- [ЗАДАНИЕ] Перепишите строки всех записей ниже в виде таблицы Markdown со столбцами «№» (номер строки) и «Строка» (сама строка), пропустив пустые строки. Изображения в ответ не включайте.
#### ИСХОДНЫЕ ЗАПИСИ
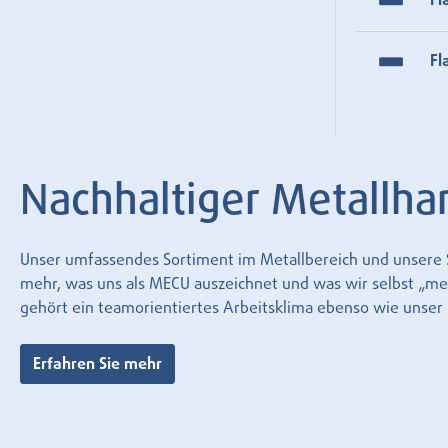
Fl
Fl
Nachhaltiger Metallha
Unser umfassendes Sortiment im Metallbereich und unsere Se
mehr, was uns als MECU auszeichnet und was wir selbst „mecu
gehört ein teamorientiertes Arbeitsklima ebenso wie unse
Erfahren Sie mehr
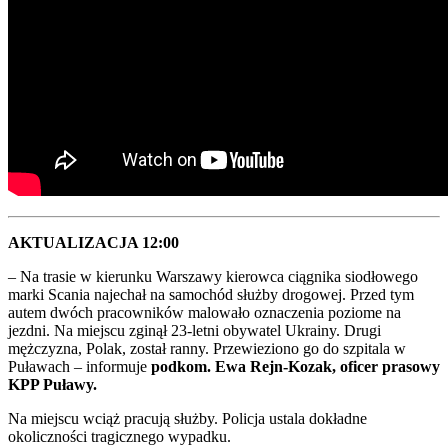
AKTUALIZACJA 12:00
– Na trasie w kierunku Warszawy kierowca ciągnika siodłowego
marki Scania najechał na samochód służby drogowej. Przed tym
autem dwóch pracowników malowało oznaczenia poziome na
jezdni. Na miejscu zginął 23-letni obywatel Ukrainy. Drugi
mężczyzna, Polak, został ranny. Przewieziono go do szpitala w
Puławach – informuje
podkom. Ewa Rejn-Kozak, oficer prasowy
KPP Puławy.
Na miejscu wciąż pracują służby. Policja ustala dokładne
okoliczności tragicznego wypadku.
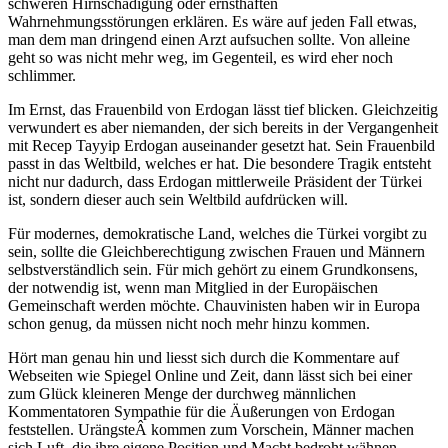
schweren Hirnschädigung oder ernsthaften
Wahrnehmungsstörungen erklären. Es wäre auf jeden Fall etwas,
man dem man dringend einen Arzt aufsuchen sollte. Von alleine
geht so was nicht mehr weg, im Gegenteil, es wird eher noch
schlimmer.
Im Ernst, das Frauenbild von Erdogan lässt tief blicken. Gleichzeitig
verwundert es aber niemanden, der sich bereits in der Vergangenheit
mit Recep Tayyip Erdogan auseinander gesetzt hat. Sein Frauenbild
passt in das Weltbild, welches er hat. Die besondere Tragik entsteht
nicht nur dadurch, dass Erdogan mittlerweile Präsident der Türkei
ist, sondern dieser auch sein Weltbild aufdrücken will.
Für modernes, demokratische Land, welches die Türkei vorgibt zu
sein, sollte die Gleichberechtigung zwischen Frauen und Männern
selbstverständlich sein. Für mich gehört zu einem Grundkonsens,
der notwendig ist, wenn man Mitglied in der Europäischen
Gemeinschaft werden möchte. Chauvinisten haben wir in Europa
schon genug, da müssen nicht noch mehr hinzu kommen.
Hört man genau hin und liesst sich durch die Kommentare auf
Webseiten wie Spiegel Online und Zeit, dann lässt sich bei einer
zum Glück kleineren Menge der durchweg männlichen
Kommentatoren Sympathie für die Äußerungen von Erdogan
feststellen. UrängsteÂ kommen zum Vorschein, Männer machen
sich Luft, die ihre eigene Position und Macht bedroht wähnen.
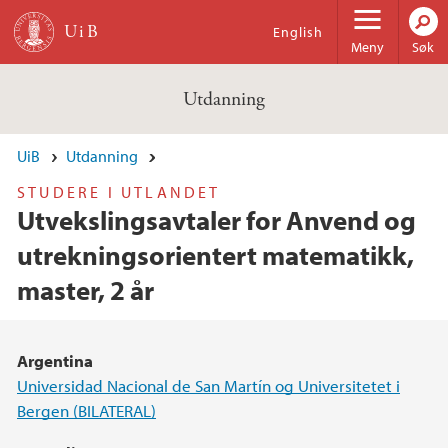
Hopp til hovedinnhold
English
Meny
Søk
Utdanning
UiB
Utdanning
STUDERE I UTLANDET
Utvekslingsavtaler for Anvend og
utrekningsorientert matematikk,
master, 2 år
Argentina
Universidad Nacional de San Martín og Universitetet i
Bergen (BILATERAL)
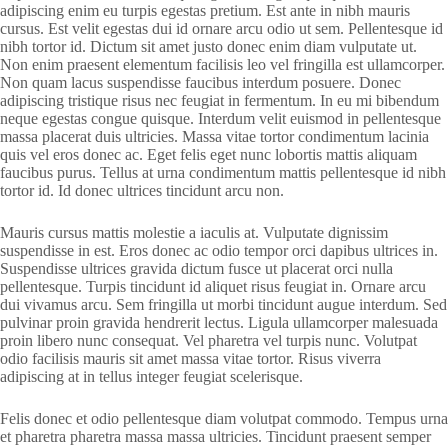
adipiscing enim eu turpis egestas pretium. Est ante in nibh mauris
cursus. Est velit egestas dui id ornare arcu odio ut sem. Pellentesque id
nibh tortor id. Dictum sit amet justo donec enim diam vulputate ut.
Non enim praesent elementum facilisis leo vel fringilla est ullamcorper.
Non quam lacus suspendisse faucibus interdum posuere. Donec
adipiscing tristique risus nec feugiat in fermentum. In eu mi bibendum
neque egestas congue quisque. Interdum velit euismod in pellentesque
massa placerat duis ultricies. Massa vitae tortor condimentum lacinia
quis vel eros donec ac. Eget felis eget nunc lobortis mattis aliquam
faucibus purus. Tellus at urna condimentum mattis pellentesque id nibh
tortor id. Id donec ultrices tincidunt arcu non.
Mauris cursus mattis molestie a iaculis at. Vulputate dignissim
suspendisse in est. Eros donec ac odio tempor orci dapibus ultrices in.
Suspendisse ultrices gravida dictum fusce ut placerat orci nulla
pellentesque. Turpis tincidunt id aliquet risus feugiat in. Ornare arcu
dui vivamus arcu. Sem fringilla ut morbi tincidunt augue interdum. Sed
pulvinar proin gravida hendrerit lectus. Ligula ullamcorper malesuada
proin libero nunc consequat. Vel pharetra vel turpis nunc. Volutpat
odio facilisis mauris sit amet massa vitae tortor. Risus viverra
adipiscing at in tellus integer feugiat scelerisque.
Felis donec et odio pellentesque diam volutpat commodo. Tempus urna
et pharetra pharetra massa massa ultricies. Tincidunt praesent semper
########
- [РЕЗУЛЬТАТ]
| № | Строка |
|---|---|
| 1 | Fl |
| 2 | Fl |
| 3 | Nachhaltiger Metallha |
| 4 | Unser umfassendes Sortiment im Metallbereich und unsere Se |
| 5 | mehr, was uns als MECU auszeichnet und was wir selbst „mecu |
| 6 | gehört ein teamorientiertes Arbeitsklima ebenso wie unse |
| 7 | Erfahren Sie mehr |
| 8 | AKTUALIZACJA 12:00 |
| 9 | – Na trasie w kierunku Warszawy kierowca ciągnika siodłowego |
| 10 | marki Scania najechał na samochód służby drogowej. Przed tym |
| 11 | autem dwóch pracowników malowało oznaczenia poziome na |
| 12 | jezdni. Na miejscu zginął 23-letni obywatel Ukrainy. Drugi |
| 13 | mężczyzna, Polak, został ranny. Przewieziono go do szpitala w |
| 14 | Puławach – informuje |
| 15 | podkom. Ewa Rejn-Kozak, oficer prasowy |
| 16 | KPP Puławy. |
| 17 | Na miejscu wciąż pracują służby. Policja ustala dokładne |
| 18 | okoliczności tragicznego wypadku. |
| 19 | schweren Hirnschädigung oder ernsthaften |
| 20 | Wahrnehmungsstörungen erklären. Es wäre auf jeden Fall etwas, |
| 21 | man dem man dringend einen Arzt aufsuchen sollte. Von alleine |
| 22 | geht so was nicht mehr weg, im Gegenteil, es wird eher noch |
| 23 | schlimmer. |
| 24 | Im Ernst, das Frauenbild von Erdogan lässt tief blicken. Gleichzeitig |
| 25 | verwundert es aber niemanden, der sich bereits in der Vergangenheit |
| 26 | mit Recep Tayyip Erdogan auseinander gesetzt hat. Sein Frauenbild |
| 27 | passt in das Weltbild, welches er hat. Die besondere Tragik entsteht |
| 28 | nicht nur dadurch, dass Erdogan mittlerweile Präsident der Türkei |
| 29 | ist, sondern dieser auch sein Weltbild aufdrücken will. |
| 30 | Für modernes, demokratische Land, welches die Türkei vorgibt zu |
| 31 | sein, sollte die Gleichberechtigung zwischen Frauen und Männern |
| 32 | selbstverständlich sein. Für mich gehört zu einem Grundkonsens, |
| 33 | der notwendig ist, wenn man Mitglied in der Europäischen |
| 34 | Gemeinschaft werden möchte. Chauvinisten haben wir in Europa |
| 35 | schon genug, da müssen nicht noch mehr hinzu kommen. |
| 36 | Hört man genau hin und liesst sich durch die Kommentare auf |
| 37 | Webseiten wie Spiegel Online und Zeit, dann lässt sich bei einer |
| 38 | zum Glück kleineren Menge der durchweg männlichen |
| 39 | Kommentatoren Sympathie für die Äußerungen von Erdogan |
| 40 | feststellen. UrängsteÂ kommen zum Vorschein, Männer machen |
| 41 | sich Luft, die ihre eigene Position und Macht bedroht wähnen. |
| 42 | Hopp til hovedinnhold |
| 43 | English |
| 44 | Meny |
| 45 | Søk |
| 46 | Utdanning |
| 47 | UiB |
| 48 | Utdanning |
| 49 | STUDERE I UTLANDET |
| 50 | Utvekslingsavtaler for Anvend og |
| 51 | utrekningsorientert matematikk, |
| 52 | master, 2 år |
| 53 | Argentina |
| 54 | Universidad Nacional de San Martín og Universitetet i |
| 55 | Bergen (BILATERAL) |
| 56 | adipiscing enim eu turpis egestas pretium. Est ante in nibh mauris |
| 57 | cursus. Est velit egestas dui id ornare arcu odio ut sem. Pellentesque id |
| 58 | nibh tortor id. Dictum sit amet justo donec enim diam vulputate ut. |
| 59 | Non enim praesent elementum facilisis leo vel fringilla est ullamcorper. |
| 60 | Non quam lacus suspendisse faucibus interdum posuere. Donec |
| 61 | adipiscing tristique risus nec feugiat in fermentum. In eu mi bibendum |
| 62 | neque egestas congue quisque. Interdum velit euismod in pellentesque |
| 63 | massa placerat duis ultricies. Massa vitae tortor condimentum lacinia |
| 64 | quis vel eros donec ac. Eget felis eget nunc lobortis mattis aliquam |
| 65 | faucibus purus. Tellus at urna condimentum mattis pellentesque id nibh |
| 66 | tortor id. Id donec ultrices tincidunt arcu non. |
| 67 | Mauris cursus mattis molestie a iaculis at. Vulputate dignissim |
| 68 | suspendisse in est. Eros donec ac odio tempor orci dapibus ultrices in. |
| 69 | Suspendisse ultrices gravida dictum fusce ut placerat orci nulla |
| 70 | pellentesque. Turpis tincidunt id aliquet risus feugiat in. Ornare arcu |
| 71 | dui vivamus arcu. Sem fringilla ut morbi tincidunt augue interdum. Sed |
| 72 | pulvinar proin gravida hendrerit lectus. Ligula ullamcorper malesuada |
| 73 | proin libero nunc consequat. Vel pharetra vel turpis nunc. Volutpat |
| 74 | odio facilisis mauris sit amet massa vitae tortor. Risus viverra |
| 75 | adipiscing at in tellus integer feugiat scelerisque. |
| 76 | Felis donec et odio pellentesque diam volutpat commodo. Tempus urna |
| 77 | et pharetra pharetra massa massa ultricies. Tincidunt praesent semper |